FEC Cracks Down

It has never been a secret what this blog is about - public relations - and what it is not about - blogging.

When I started this blog two years ago, I made a concentrated effort not to blog on blogs. I don't like navel gazing, I don't like name dropping, which is needed for the link love and Google juicing, and there are many more qualified people to speak on technology and blogging than me. Like Robert Scoble (hee - name dropping fun!!).

But, in PR there are other bloggers that have set themselves up as the experts on blogging and PR.

And, today, the FEC is holding hearings on blogs - with great implications. Besides cursory mentions, neither has chimed in on what this does for public relations, and what the implications are for blogging.

I can hear it now - I'm not a political blogger. DailyKos covers that already.
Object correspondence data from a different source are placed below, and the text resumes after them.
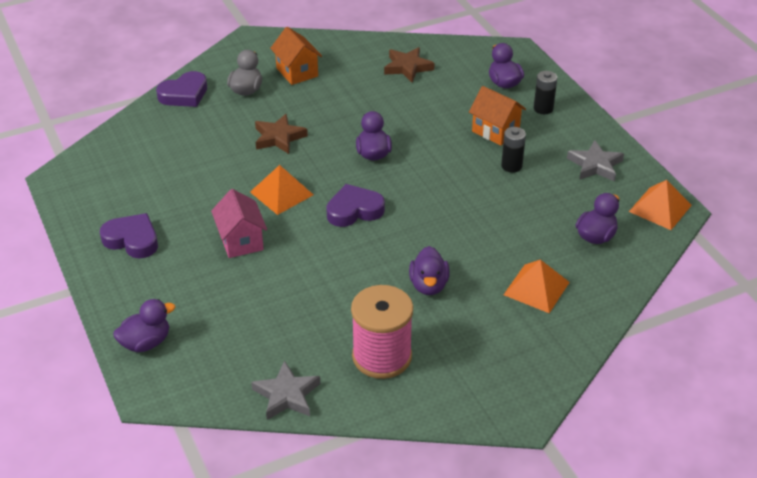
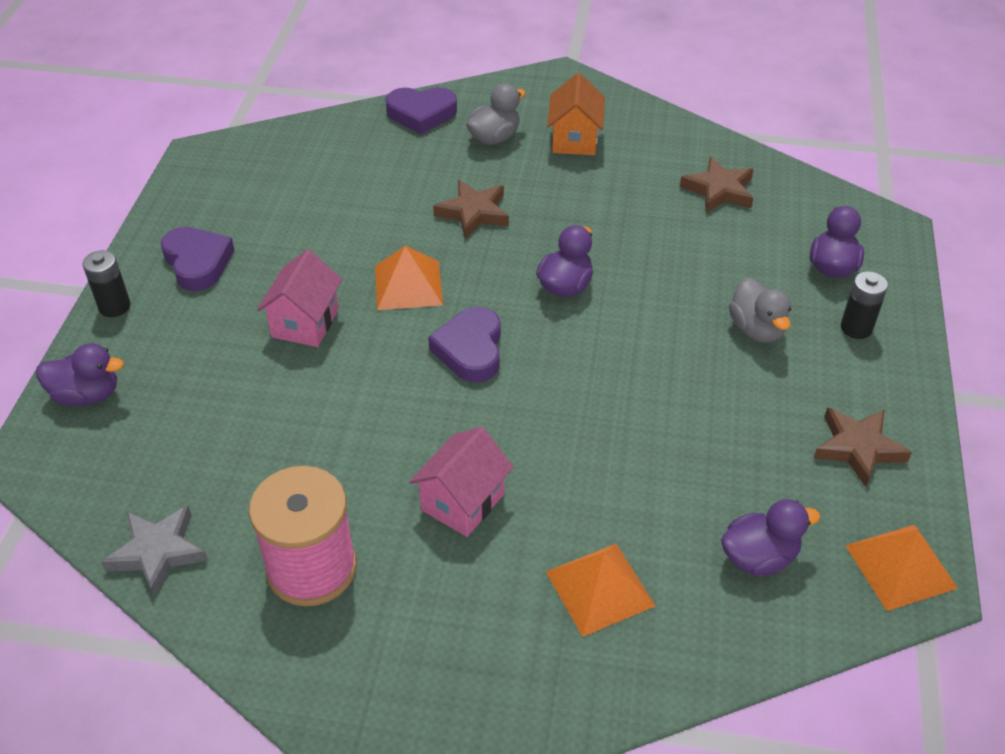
camera: 35 degrees right, 5 degrees up
(354, 210) = (470, 350): purple heart -> purple heart turned 105 degrees counterclockwise
(428, 285) = (463, 502): purple duck -> pink house
(495, 131) = (756, 329): orange house -> grey duck
(511, 166) = (733, 390): black battery -> black battery (114, 306)
(595, 165) = (858, 448): grey star -> brown star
Eschaton is covering that.

Well, this is more than a political issue, particularly when you have one political blogger throw in the towel ... and relaunching as an "online magazine." And, if you are going to position yourself as the leading PR blogging expert, you have to chime in when such issues come up.

I don't position myself as that - I'm just a guy that blogs on PR and practices PR. Wait, switch that. I'm a guy that practices PR and blogs on PR - in that order.Work comes first, baby.

What are the implications - too far and widereaching for me to think of after a full day of travel. This is foreboding, though, for blogs and for public relations. For PR - we are adjusting to this new medium, and if it's regulated, what affect is that going to have on us? For blogs - this might be as bad as being sued or investigated.

Even Megan, one of the Auburn students, put forth her opinion on the subject ...

Now, for I look forward to reading a tech policy/PA blogger's take on this ... 463, I'm waiting on you!